-- Start --

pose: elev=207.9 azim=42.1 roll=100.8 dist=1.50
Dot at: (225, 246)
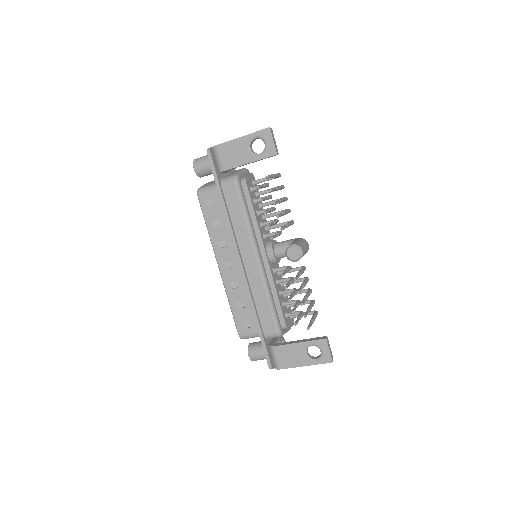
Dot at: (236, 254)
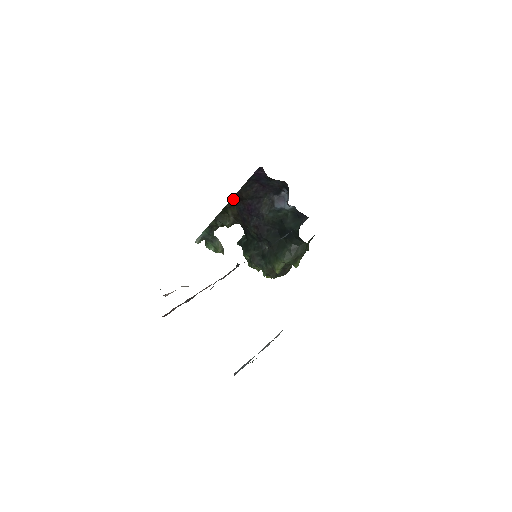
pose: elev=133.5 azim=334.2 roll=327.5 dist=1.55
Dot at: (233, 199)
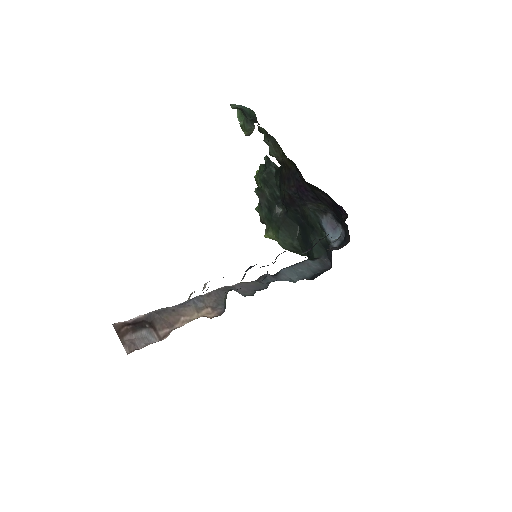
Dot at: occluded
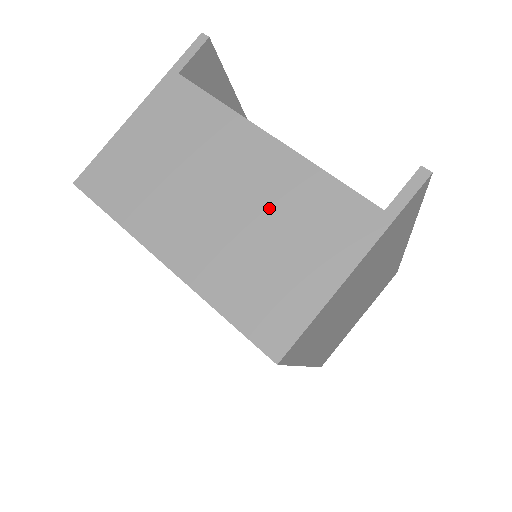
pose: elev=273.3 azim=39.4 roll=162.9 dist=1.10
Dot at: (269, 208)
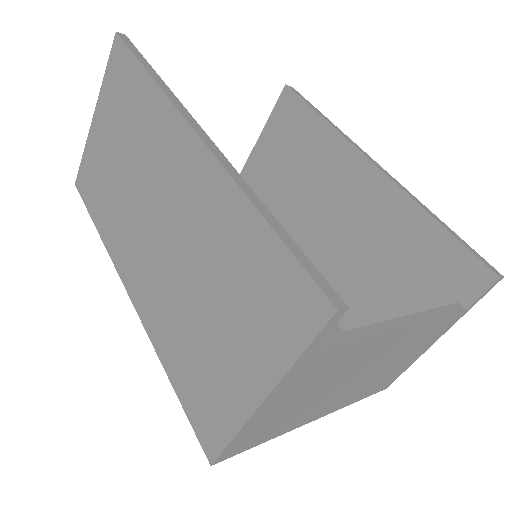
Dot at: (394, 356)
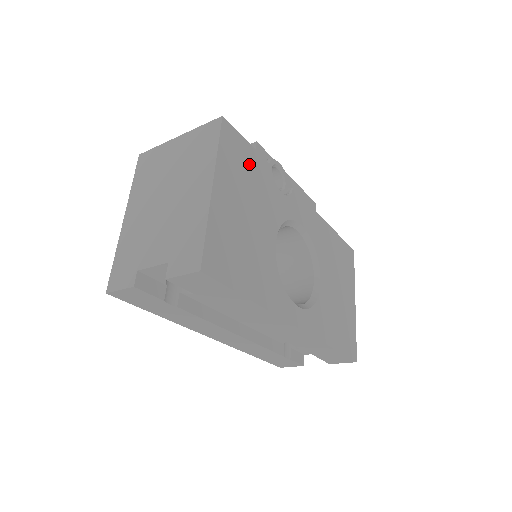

-- End --

Starting at the line containing "pose: elev=133.5 azim=334.2" and ending at the last line of the material above, write those lines again with "pose" switched to "view" and nothing else changed. Leave the pictures out.

* [RESPONSE BELOW]:
view: elev=133.5 azim=334.2 roll=327.5 dist=1.55
Dot at: (233, 199)
Dot at: occluded
view: elev=273.3 azim=39.4 roll=162.9 dist=1.10
Dot at: (269, 208)
Dot at: (394, 356)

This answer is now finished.